> [Exercise]:
List every line in the records that contains the string "Kinh", treating uppercase and lowercase letters as different.

> [Input]:
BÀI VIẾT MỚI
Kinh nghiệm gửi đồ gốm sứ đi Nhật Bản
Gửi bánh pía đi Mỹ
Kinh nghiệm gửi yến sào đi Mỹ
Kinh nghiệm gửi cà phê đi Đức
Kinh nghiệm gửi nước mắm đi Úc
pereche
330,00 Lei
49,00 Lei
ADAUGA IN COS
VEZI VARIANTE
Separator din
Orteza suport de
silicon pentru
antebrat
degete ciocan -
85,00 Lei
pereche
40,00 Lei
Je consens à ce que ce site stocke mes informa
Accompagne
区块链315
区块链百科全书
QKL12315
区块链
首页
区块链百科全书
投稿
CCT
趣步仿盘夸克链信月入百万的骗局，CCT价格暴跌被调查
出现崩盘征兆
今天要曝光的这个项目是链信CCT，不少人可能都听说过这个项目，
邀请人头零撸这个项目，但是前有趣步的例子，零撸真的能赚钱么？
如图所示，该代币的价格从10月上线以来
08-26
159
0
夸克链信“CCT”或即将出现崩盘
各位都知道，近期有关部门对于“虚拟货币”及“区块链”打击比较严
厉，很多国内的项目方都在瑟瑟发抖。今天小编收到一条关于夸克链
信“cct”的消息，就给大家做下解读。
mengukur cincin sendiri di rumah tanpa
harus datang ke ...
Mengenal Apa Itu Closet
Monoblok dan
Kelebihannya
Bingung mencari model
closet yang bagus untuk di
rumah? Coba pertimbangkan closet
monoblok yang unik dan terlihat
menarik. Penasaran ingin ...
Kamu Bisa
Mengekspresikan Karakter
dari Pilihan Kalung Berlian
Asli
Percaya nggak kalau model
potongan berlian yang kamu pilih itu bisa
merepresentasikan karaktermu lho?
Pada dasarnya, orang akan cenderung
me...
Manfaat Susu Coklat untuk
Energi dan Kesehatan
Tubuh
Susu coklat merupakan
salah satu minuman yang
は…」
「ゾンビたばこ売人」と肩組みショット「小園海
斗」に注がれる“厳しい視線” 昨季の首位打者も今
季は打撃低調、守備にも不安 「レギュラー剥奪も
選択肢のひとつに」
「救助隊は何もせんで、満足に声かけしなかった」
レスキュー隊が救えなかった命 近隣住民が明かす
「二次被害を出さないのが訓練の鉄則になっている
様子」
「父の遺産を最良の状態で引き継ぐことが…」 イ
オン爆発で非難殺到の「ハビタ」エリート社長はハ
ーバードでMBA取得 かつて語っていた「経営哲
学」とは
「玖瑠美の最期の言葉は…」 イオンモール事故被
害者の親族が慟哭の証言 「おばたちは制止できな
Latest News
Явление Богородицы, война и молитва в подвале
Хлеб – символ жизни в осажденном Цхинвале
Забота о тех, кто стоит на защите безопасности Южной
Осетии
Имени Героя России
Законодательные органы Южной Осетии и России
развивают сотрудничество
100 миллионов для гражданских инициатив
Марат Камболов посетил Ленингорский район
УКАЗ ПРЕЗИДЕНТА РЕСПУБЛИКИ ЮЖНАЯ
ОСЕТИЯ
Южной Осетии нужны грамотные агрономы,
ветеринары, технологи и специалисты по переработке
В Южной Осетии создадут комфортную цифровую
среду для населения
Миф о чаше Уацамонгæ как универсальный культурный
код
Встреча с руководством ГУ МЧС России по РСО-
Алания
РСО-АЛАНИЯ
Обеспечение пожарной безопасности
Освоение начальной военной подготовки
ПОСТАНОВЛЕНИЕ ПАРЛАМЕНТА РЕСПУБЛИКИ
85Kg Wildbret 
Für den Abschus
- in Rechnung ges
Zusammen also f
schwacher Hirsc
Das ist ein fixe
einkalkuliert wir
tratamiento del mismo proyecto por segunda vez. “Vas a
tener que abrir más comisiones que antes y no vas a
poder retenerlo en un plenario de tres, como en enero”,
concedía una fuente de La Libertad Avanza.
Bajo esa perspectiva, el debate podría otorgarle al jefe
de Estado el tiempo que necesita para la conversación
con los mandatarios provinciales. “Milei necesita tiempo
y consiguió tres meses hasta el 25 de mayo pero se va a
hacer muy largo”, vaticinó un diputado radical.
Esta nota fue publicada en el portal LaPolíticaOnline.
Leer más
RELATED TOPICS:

> [Exercise solution]:
Kinh nghiệm gửi đồ gốm sứ đi Nhật Bản
Kinh nghiệm gửi yến sào đi Mỹ
Kinh nghiệm gửi cà phê đi Đức
Kinh nghiệm gửi nước mắm đi Úc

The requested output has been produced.